Alfred001 Posted July 8, 2013 Posted July 8, 2013 In the wikipedia article about infanticide, http://en.wikipedia.org/wiki/Infanticide there is a paragraph that says: "However, Milner's treatise includes at the same time cultural hypotheses for the practice, and his approach to the subject has been criticized as both scholarly and an idealized view of infanticide.[143]" What the heck does it mean that a scientific work is "scholarly?"
iNow Posted July 8, 2013 Posted July 8, 2013 Given the context, it looks like the author was trying to suggest that this work is academic in nature and does not readily apply to the real world.

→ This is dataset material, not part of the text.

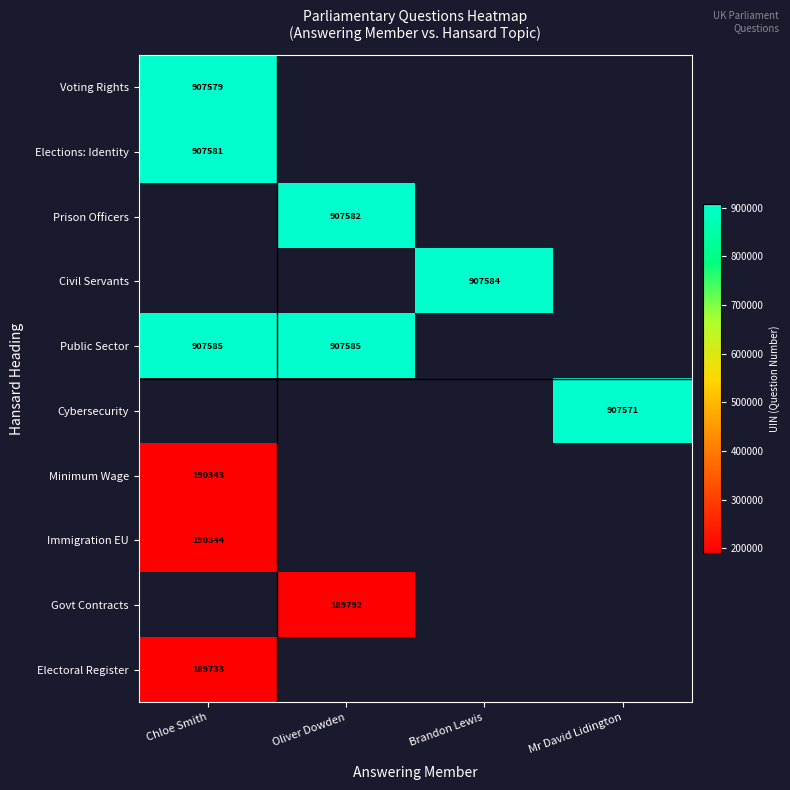

The Minimum Wage series shows 91609 at Chloe Smith. True or false?

False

imatfaal Posted July 8, 2013 Posted July 8, 2013 agree with iNow. Scholarly can sometimes be used as a pejorative in academic circles if the author is missing the wood for the trees. In pure science - which this most certainly is not - one can abstract a tiny segment of a process, control for the extraneous factors, and thus investigate the microscale. In the humanities - and a historical cultural survey of this would fall into that broad category - sometimes this approach can work and other times it is a complete waste of time and effort. ie you read this sort of criticism "It's a little overly scholarly and seems to forget the human context within which blah blah..." That said I have read Cesar Tort's review in the Journal of Psychohistory and it is pretty crumby - he seems to be angry that Milner has attempted a disinterested and dispassionate survey of such an emotive topic; personally, I prefer surveys to be as rigorous as possible - comment and views can be personal if necessary, but not statistical and descriptive reviews.